• Records for the task
---------------
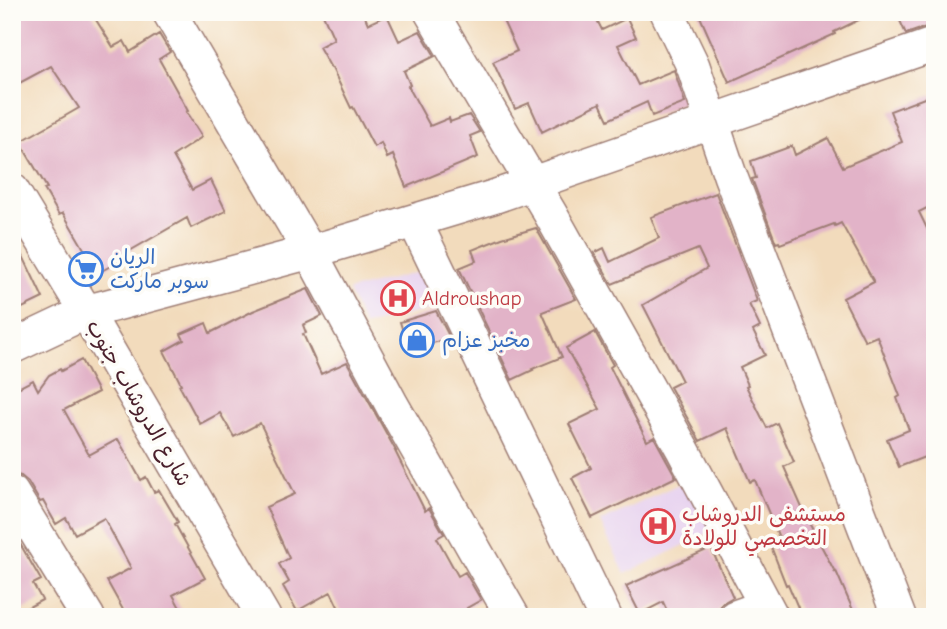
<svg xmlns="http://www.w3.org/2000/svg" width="947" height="629" font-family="'Comic Neue','Playpen Sans Arabic',sans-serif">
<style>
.built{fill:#e7d2ef}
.building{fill:#e2b3c8}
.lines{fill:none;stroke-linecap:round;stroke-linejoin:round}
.minor-casing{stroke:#9e7d74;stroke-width:36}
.minor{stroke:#fff;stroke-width:33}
.labels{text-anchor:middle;stroke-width:7;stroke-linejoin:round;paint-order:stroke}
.shop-label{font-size:21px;fill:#366cbe;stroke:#fdfcf7;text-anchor:start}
.health-label{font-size:21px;fill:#be3a42;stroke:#fdfcf7;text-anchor:start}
.street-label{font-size:21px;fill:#4a1f2b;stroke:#fdfcf7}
</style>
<rect width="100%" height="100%" fill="#fdfcf7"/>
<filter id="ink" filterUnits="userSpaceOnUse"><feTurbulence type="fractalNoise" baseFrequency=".0143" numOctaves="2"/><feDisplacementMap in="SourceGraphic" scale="14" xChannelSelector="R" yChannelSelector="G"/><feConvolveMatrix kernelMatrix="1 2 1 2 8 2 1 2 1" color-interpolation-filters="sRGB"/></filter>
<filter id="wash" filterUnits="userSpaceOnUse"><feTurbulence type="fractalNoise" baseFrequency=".00686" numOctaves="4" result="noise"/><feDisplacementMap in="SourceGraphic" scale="28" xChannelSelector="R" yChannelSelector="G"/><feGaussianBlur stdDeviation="1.57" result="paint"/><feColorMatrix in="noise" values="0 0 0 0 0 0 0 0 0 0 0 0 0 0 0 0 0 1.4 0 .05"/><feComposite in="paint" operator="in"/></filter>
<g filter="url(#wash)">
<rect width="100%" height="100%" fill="#f2dbbc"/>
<path class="built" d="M429 269 447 305 364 326 348 291Z
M691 478 717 529 625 574 600 522Z"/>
<g id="blocks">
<path class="building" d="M12 12H91L113 47 124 41 130 52 159 34 170 52 159 59 188 111 186 112 202 137 173 156 192 190 211 180 226 211 191 228 187 218 121 256 123 259 98 273 63 213 59 215 44 189 47 188 20 142 79 108 51 66 12 87Z
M322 12H363L368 24 387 15 399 41 420 31 435 56 404 71 410 85 408 86 430 126 449 118 450 122 469 115 480 132 470 136 478 157 406 187 393 155 387 158 381 143 374 147 353 107 351 108 332 68H331L319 47 334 39Z
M499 12H593L602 30 627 18 636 37 618 45 638 85 674 70 685 103 652 116 647 102 608 120 600 103 542 132 529 103 515 109 493 62 517 51Z
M698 12H875L834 32 835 34 729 82Z
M896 12H935V24L906 34Z
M935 94V204L919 212 935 245V453L899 467 887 439 909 430 897 398 900 396 877 336 865 341 843 298 874 282 841 223 835 226 834 224 780 244 779 242 776 243 752 179 756 178 751 161 792 146 795 155 828 138 843 167 902 142 890 111Z
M716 193 757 301 749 304 760 327 753 331 765 355 740 367 748 385 746 386 767 428 777 423 794 462 784 467 807 519 835 572 836 571 856 617H802L788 584 786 585 770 544 780 540 755 480 750 482 727 428 700 441 670 387 682 381 643 305 707 268 698 249 612 284 594 253 604 248 610 262 659 238 651 217Z
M536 228 576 299 542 312 562 357 532 369 533 370 512 380 459 268 476 261 472 250 502 238Z
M12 233 43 298 12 313Z
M308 289 322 316 303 325 306 333 303 334 321 374 347 362 396 451H395L425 511 429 508 444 534 437 538 458 576 465 572 481 600 467 608 472 617H343L331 592 297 611 283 586 289 582 279 564 289 558 266 507 295 494 260 423 234 437 220 413 200 424 179 385 181 384 164 351 184 340 181 334 206 323 210 333 253 311Z
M436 311 450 338 409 350 400 322Z
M595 332 613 365 610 367 647 441 654 437 676 477 592 518 572 478 591 468 569 424 600 409 566 348Z
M81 360 98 392 64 410 89 455 118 439 141 480 146 477 154 492 159 490 178 522 175 524 205 578 173 595 185 617H127L107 581 131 568 104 518 75 534 66 518 56 524 43 501 40 502 28 482 21 476 12 474V391L33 380 38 390 49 375 60 369 61 371Z
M12 530 41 580 33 584 42 600 12 616Z
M711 548 733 597 721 604 716 613 707 617H670L663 602 640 614 626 586Z"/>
</g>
</g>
<g filter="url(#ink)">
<use href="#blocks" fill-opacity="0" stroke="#9e7d74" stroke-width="2"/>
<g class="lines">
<g class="minor-casing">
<path id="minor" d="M169 12 310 252 392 405 513 617
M431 12 551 215 683 450 772 617
M667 12 693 66 730 175 899 617
M12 190 86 312 264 617
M415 222 605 617
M12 347 86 312 310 252 493 197 935 44
M12 493 88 617
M735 617 766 606"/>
</g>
<use href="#minor" class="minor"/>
</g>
</g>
<defs>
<g id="supermarket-ring" transform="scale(1.75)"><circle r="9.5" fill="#fdfcf7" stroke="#3f7fe0" stroke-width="1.5"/><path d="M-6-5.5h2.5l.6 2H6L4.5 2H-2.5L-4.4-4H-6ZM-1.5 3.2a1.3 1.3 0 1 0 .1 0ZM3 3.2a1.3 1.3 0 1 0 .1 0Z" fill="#3f7fe0"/></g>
<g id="hospital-ring" transform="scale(1.75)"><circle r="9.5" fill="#fdfcf7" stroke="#e0444e" stroke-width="1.5"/><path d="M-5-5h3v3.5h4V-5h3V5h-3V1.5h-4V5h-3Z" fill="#e0444e"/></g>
<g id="shop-ring" transform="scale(1.75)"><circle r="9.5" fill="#fdfcf7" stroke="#3f7fe0" stroke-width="1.5"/><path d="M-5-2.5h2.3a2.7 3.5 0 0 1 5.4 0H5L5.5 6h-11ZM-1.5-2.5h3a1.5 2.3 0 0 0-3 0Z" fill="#3f7fe0"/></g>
</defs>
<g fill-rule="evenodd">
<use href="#supermarket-ring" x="86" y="269"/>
<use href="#hospital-ring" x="398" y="298"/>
<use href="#shop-ring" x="417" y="340"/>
<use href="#hospital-ring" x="658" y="526"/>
</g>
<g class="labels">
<g class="shop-label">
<text x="110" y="264">الريان<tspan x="110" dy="24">سوبر ماركت</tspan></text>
<text x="442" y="347">مخبز عزام</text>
</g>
<g class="health-label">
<text x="422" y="305">Aldroushap</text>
<text x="682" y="521">مستشفى الدروشاب<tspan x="682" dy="24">التخصصي للولادة</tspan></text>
</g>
<g class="street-label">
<text transform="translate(139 403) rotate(60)" y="7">شارع الدروشاب جنوب</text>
</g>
</g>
<rect width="947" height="629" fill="none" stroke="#fdfcf7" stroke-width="42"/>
</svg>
---------------
• Exercise objective
Repeat every line above exactly, but omit all images.

• Answer to the problem
<svg xmlns="http://www.w3.org/2000/svg" width="947" height="629" font-family="'Comic Neue','Playpen Sans Arabic',sans-serif">
<style>
.built{fill:#e7d2ef}
.building{fill:#e2b3c8}
.lines{fill:none;stroke-linecap:round;stroke-linejoin:round}
.minor-casing{stroke:#9e7d74;stroke-width:36}
.minor{stroke:#fff;stroke-width:33}
.labels{text-anchor:middle;stroke-width:7;stroke-linejoin:round;paint-order:stroke}
.shop-label{font-size:21px;fill:#366cbe;stroke:#fdfcf7;text-anchor:start}
.health-label{font-size:21px;fill:#be3a42;stroke:#fdfcf7;text-anchor:start}
.street-label{font-size:21px;fill:#4a1f2b;stroke:#fdfcf7}
</style>
<rect width="100%" height="100%" fill="#fdfcf7"/>
<filter id="ink" filterUnits="userSpaceOnUse"><feTurbulence type="fractalNoise" baseFrequency=".0143" numOctaves="2"/><feDisplacementMap in="SourceGraphic" scale="14" xChannelSelector="R" yChannelSelector="G"/><feConvolveMatrix kernelMatrix="1 2 1 2 8 2 1 2 1" color-interpolation-filters="sRGB"/></filter>
<filter id="wash" filterUnits="userSpaceOnUse"><feTurbulence type="fractalNoise" baseFrequency=".00686" numOctaves="4" result="noise"/><feDisplacementMap in="SourceGraphic" scale="28" xChannelSelector="R" yChannelSelector="G"/><feGaussianBlur stdDeviation="1.57" result="paint"/><feColorMatrix in="noise" values="0 0 0 0 0 0 0 0 0 0 0 0 0 0 0 0 0 1.4 0 .05"/><feComposite in="paint" operator="in"/></filter>
<g filter="url(#wash)">
<rect width="100%" height="100%" fill="#f2dbbc"/>
<path class="built" d="M429 269 447 305 364 326 348 291Z
M691 478 717 529 625 574 600 522Z"/>
<g id="blocks">
<path class="building" d="M12 12H91L113 47 124 41 130 52 159 34 170 52 159 59 188 111 186 112 202 137 173 156 192 190 211 180 226 211 191 228 187 218 121 256 123 259 98 273 63 213 59 215 44 189 47 188 20 142 79 108 51 66 12 87Z
M322 12H363L368 24 387 15 399 41 420 31 435 56 404 71 410 85 408 86 430 126 449 118 450 122 469 115 480 132 470 136 478 157 406 187 393 155 387 158 381 143 374 147 353 107 351 108 332 68H331L319 47 334 39Z
M499 12H593L602 30 627 18 636 37 618 45 638 85 674 70 685 103 652 116 647 102 608 120 600 103 542 132 529 103 515 109 493 62 517 51Z
M698 12H875L834 32 835 34 729 82Z
M896 12H935V24L906 34Z
M935 94V204L919 212 935 245V453L899 467 887 439 909 430 897 398 900 396 877 336 865 341 843 298 874 282 841 223 835 226 834 224 780 244 779 242 776 243 752 179 756 178 751 161 792 146 795 155 828 138 843 167 902 142 890 111Z
M716 193 757 301 749 304 760 327 753 331 765 355 740 367 748 385 746 386 767 428 777 423 794 462 784 467 807 519 835 572 836 571 856 617H802L788 584 786 585 770 544 780 540 755 480 750 482 727 428 700 441 670 387 682 381 643 305 707 268 698 249 612 284 594 253 604 248 610 262 659 238 651 217Z
M536 228 576 299 542 312 562 357 532 369 533 370 512 380 459 268 476 261 472 250 502 238Z
M12 233 43 298 12 313Z
M308 289 322 316 303 325 306 333 303 334 321 374 347 362 396 451H395L425 511 429 508 444 534 437 538 458 576 465 572 481 600 467 608 472 617H343L331 592 297 611 283 586 289 582 279 564 289 558 266 507 295 494 260 423 234 437 220 413 200 424 179 385 181 384 164 351 184 340 181 334 206 323 210 333 253 311Z
M436 311 450 338 409 350 400 322Z
M595 332 613 365 610 367 647 441 654 437 676 477 592 518 572 478 591 468 569 424 600 409 566 348Z
M81 360 98 392 64 410 89 455 118 439 141 480 146 477 154 492 159 490 178 522 175 524 205 578 173 595 185 617H127L107 581 131 568 104 518 75 534 66 518 56 524 43 501 40 502 28 482 21 476 12 474V391L33 380 38 390 49 375 60 369 61 371Z
M12 530 41 580 33 584 42 600 12 616Z
M711 548 733 597 721 604 716 613 707 617H670L663 602 640 614 626 586Z"/>
</g>
</g>
<g filter="url(#ink)">
<use href="#blocks" fill-opacity="0" stroke="#9e7d74" stroke-width="2"/>
<g class="lines">
<g class="minor-casing">
<path id="minor" d="M169 12 310 252 392 405 513 617
M431 12 551 215 683 450 772 617
M667 12 693 66 730 175 899 617
M12 190 86 312 264 617
M415 222 605 617
M12 347 86 312 310 252 493 197 935 44
M12 493 88 617
M735 617 766 606"/>
</g>
<use href="#minor" class="minor"/>
</g>
</g>
<defs>
<g id="supermarket-ring" transform="scale(1.75)"><circle r="9.5" fill="#fdfcf7" stroke="#3f7fe0" stroke-width="1.5"/><path d="M-6-5.5h2.5l.6 2H6L4.5 2H-2.5L-4.4-4H-6ZM-1.5 3.2a1.3 1.3 0 1 0 .1 0ZM3 3.2a1.3 1.3 0 1 0 .1 0Z" fill="#3f7fe0"/></g>
<g id="hospital-ring" transform="scale(1.75)"><circle r="9.5" fill="#fdfcf7" stroke="#e0444e" stroke-width="1.5"/><path d="M-5-5h3v3.5h4V-5h3V5h-3V1.5h-4V5h-3Z" fill="#e0444e"/></g>
<g id="shop-ring" transform="scale(1.75)"><circle r="9.5" fill="#fdfcf7" stroke="#3f7fe0" stroke-width="1.5"/><path d="M-5-2.5h2.3a2.7 3.5 0 0 1 5.4 0H5L5.5 6h-11ZM-1.5-2.5h3a1.5 2.3 0 0 0-3 0Z" fill="#3f7fe0"/></g>
</defs>
<g fill-rule="evenodd">
<use href="#supermarket-ring" x="86" y="269"/>
<use href="#hospital-ring" x="398" y="298"/>
<use href="#shop-ring" x="417" y="340"/>
<use href="#hospital-ring" x="658" y="526"/>
</g>
<g class="labels">
<g class="shop-label">
<text x="110" y="264">الريان<tspan x="110" dy="24">سوبر ماركت</tspan></text>
<text x="442" y="347">مخبز عزام</text>
</g>
<g class="health-label">
<text x="422" y="305">Aldroushap</text>
<text x="682" y="521">مستشفى الدروشاب<tspan x="682" dy="24">التخصصي للولادة</tspan></text>
</g>
<g class="street-label">
<text transform="translate(139 403) rotate(60)" y="7">شارع الدروشاب جنوب</text>
</g>
</g>
<rect width="947" height="629" fill="none" stroke="#fdfcf7" stroke-width="42"/>
</svg>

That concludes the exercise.